- [REQUIRED TASK]
Would you reproduce every line of the entries below word for word, omitting the pictures?

[Stored entries]
-----

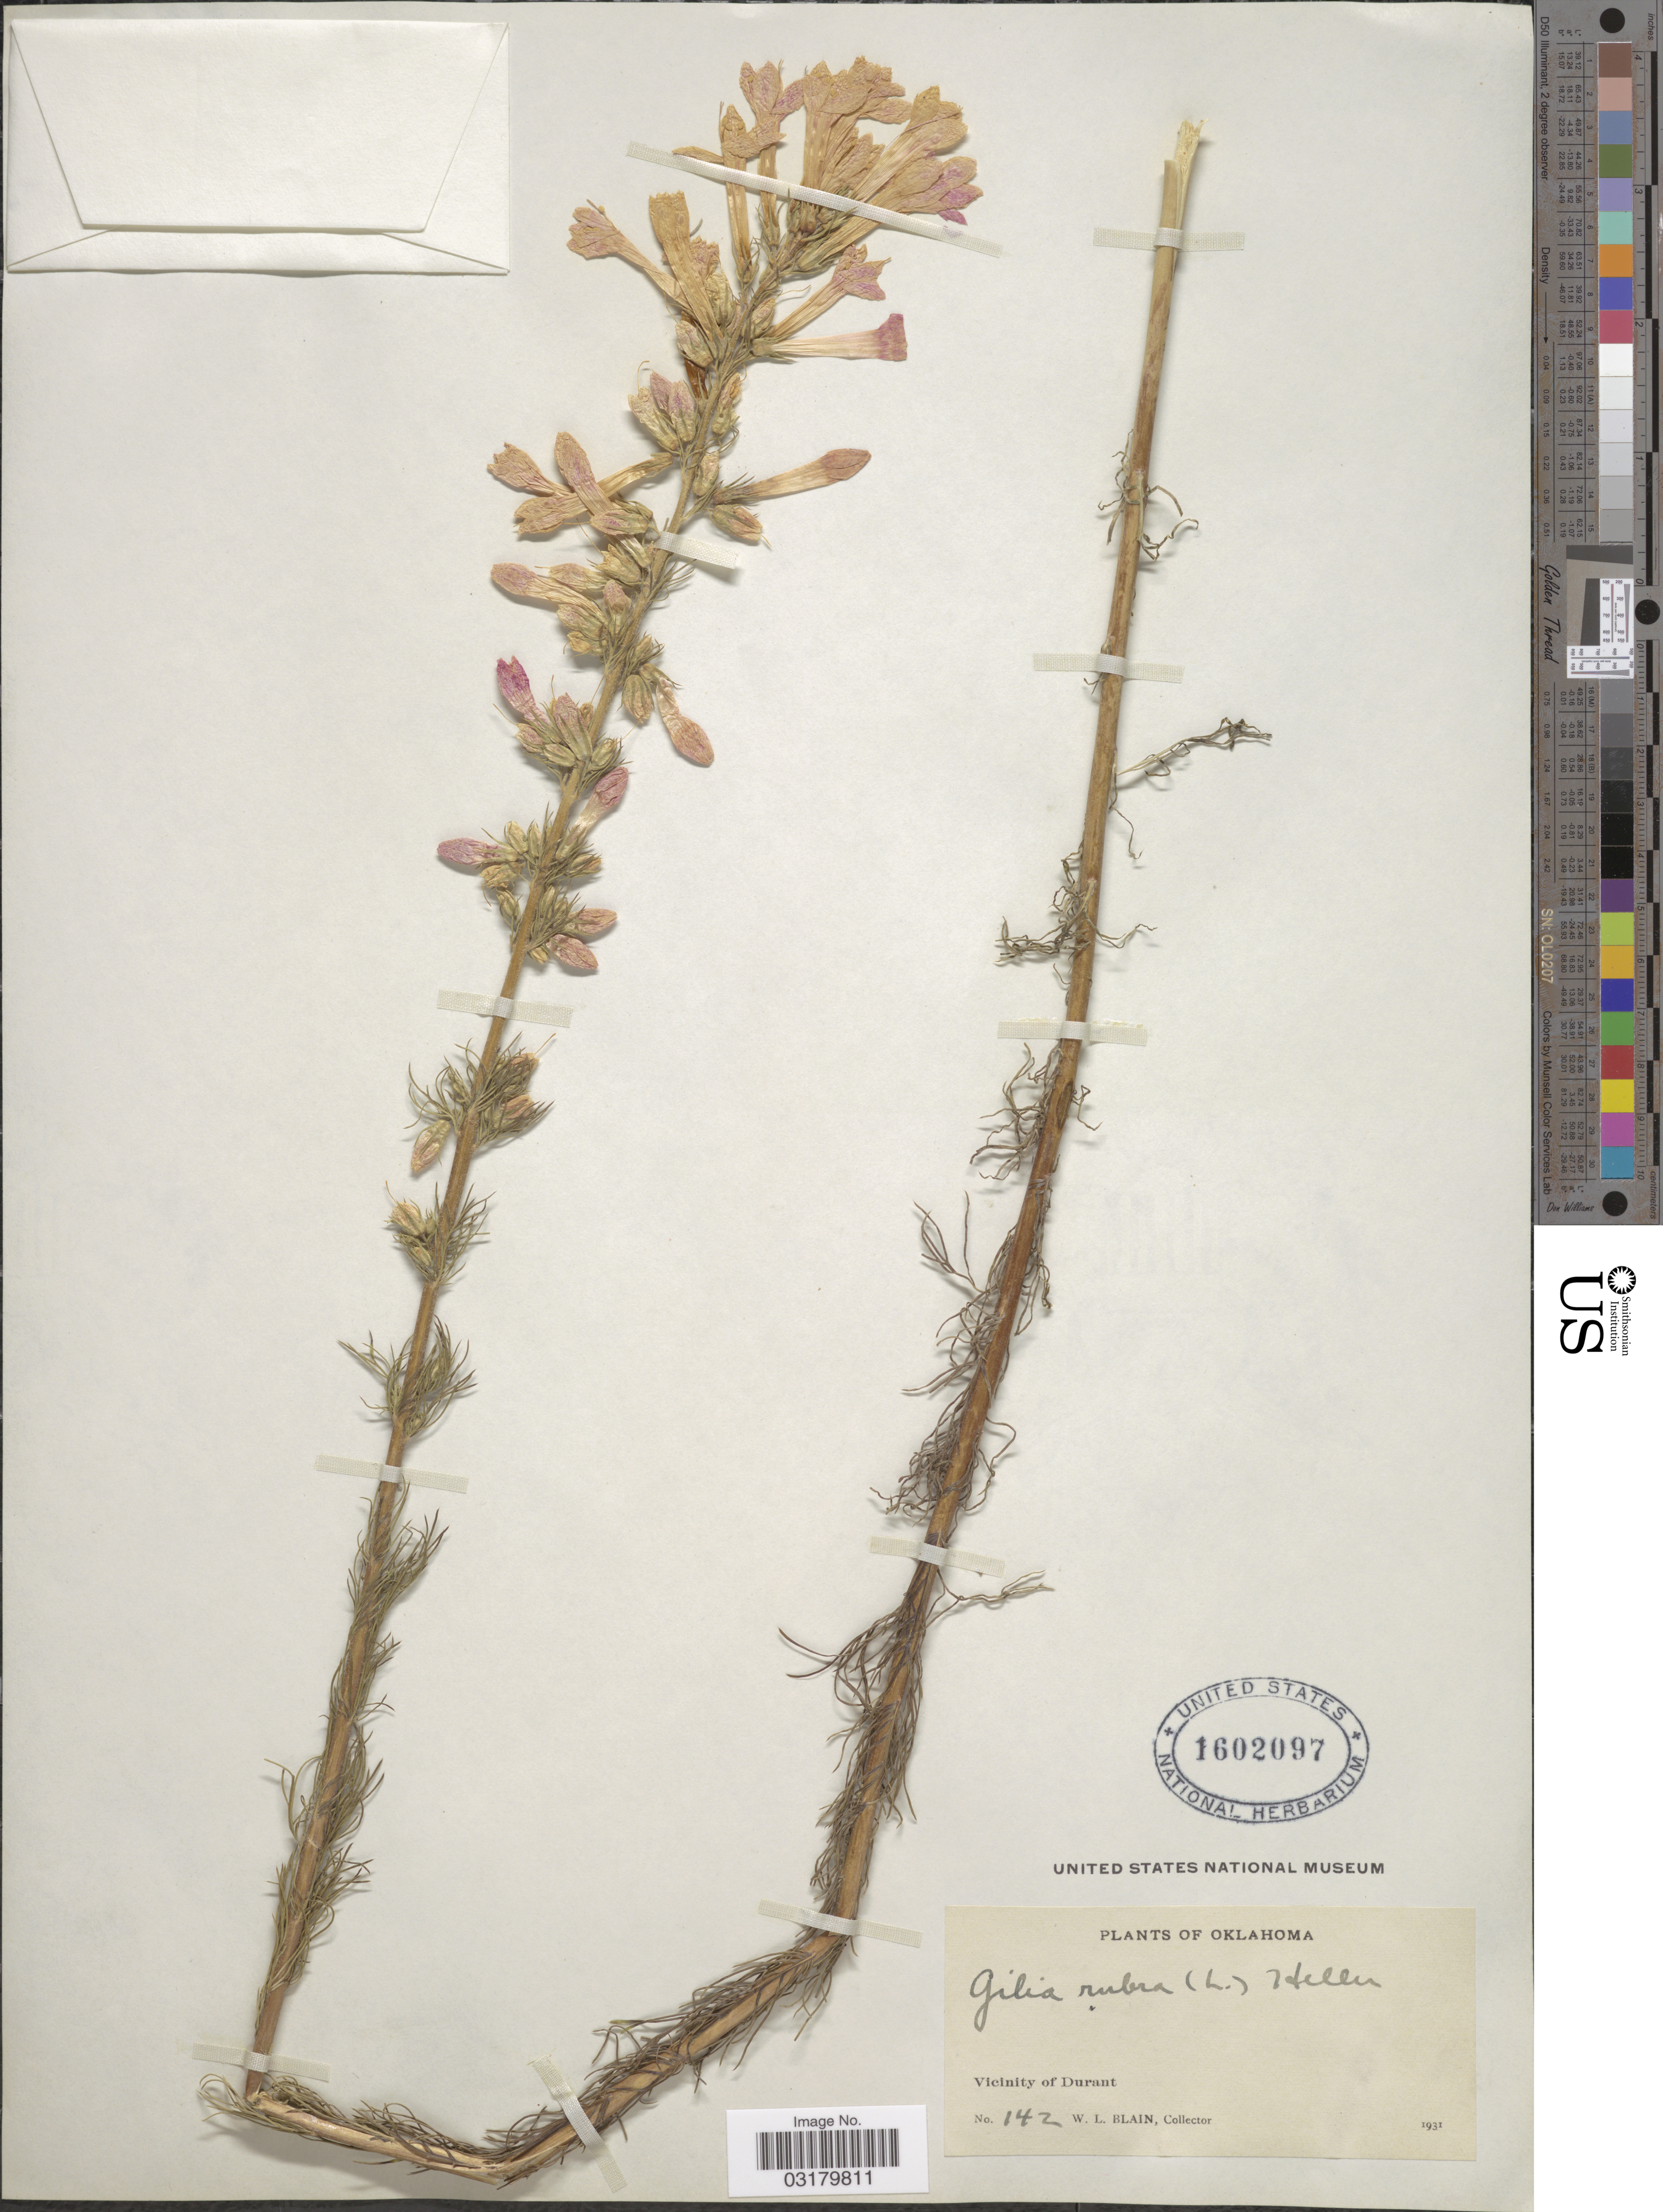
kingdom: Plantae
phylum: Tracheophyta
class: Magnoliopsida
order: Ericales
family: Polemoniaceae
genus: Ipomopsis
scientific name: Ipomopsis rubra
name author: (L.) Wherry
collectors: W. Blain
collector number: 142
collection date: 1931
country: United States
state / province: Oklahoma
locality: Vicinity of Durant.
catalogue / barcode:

-----

- [CORRECT OUTPUT]
kingdom: Plantae
phylum: Tracheophyta
class: Magnoliopsida
order: Ericales
family: Polemoniaceae
genus: Ipomopsis
scientific name: Ipomopsis rubra
name author: (L.) Wherry
collectors: W. Blain
collector number: 142
collection date: 1931
country: United States
state / province: Oklahoma
locality: Vicinity of Durant.
catalogue / barcode:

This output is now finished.